Turchi found a cache of unreleased recordings by Mississippi Fred McDowell, a legendary bluesman who died in 1972. Then he obtained the rights to the recordings, cleaned them up, assembled a package with cover art (by local artist Phil Blank) and liner notes, and released it as an album titled "Come and Found You Gone" on his newly formed Devil Down Records - all in the span of a couple of months.

"Reed is an unusual student with a lot of initiative," said UNC history professor William Ferris, who made the McDowell recordings. "He was in my Southern music class, started poking around my archive and found those recordings. I gave him my blessing, and he mastered a CD of them. Then he said he wanted to produce a CD for this label he was creating, and it seemed like he had the whole thing done by the next day. Just lightning speed."

It may have come together quickly, but "Come and Found You Gone" still took more than 40 years to emerge. It was 1967 when Ferris traveled to Mississippi to record McDowell on his home turf, telling stories and playing "Baby Please Don't Go," "John Henry" and other standards.

Even though McDowell used to declare that he "don't play no rock 'n' roll," his driving bottleneck-slide drones have been influential on artists including the Rolling Stones, Bonnie Raitt, Megafaun and North Mississippi All-Stars (whose guitarist, Luther Dickinson, contributed liner notes to Turchi's project). "Come and Found You Gone" is an impressive document, both as history and as music, and it sounds a great opening note for Devil Down Records.

Still, it seems worth asking why a college student would go to the trouble of forming a record company at a time when the record business seems to be dying.

"Well, it was more about getting this material out there than a desire to be a producer of records," said Turchi, a lanky and soft-spoken junior from Asheville.

"I don't fantasize about having a big recording empire; I just want to get it out there and have it sound right. As it stands now, sure, the industry is dying. But there's a lot of music and a lot of people still playing. I think a lot can still happen."

Before forming his own record company, Turchi worked for UNC's student-run label, Vinyl Records.

His Devil Down business plan emerged from UNC's arts-entrepreneurship class taught by Ken Weiss, a longtime music-industry executive who has worked with Crosby Stills & Nash, Firefall and other big acts (and has a wall full of gold and platinum records to prove it).

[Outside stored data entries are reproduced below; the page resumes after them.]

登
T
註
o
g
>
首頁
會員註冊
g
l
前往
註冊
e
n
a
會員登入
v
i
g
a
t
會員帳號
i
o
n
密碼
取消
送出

"Starting a niche-market label is always a good idea because most all the majors started as niche," Weiss said. "The record business still matters despite the funeral procession that seems to precede every album release."

One of the challenges Turchi faced was the material he had to work with, which was literally raw. Ferris made the McDowell recordings in informal circumstances, not a studio.

The album's house-party vibe is appealing, but Turchi had to give himself a crash course in sonic tweaking to get the music into listenable shape.

"I don't like the way a lot of blues albums sound," Turchi said. "Because I didn't do the recording and it was sitting there for 40-some years, I wanted to try and make it sound how I wanted rather than have someone else create their version of it.

"The biggest difficulty was wind going across the microphone. I had to try a couple of different things to fix that as best I could. But making it feel as casual, warm and intimate as possible was the goal, and I think that does come through."

Because the recordings already existed and all Turchi had to do was license them for release, "Come and Found You Gone" was a good way to ease Devil Down Records into existence.

But Turchi has an ambitious slate of five releases coming out between now and summer, some of which will be new recordings he commissions.

Coming Devil Down releases include albums by Kenny Brown, Joe Ayers and R.L. Burnside. As things stand, it won't take much to keep the label going.

"While I'm a student, I'm not relying on this to make a living," Turchi said. "Selling out a pressing of 1,000 copies and some digital sales, that will work and that's the model I want to play with.

"The great thing about blues fans is that they love objects, and collecting. So I'll keep going, unless I run out of CDs to put out.

"My goal is to have five out by next summer. Then we'll re-evaluate, see whether or not putting out CDs is still the thing to do."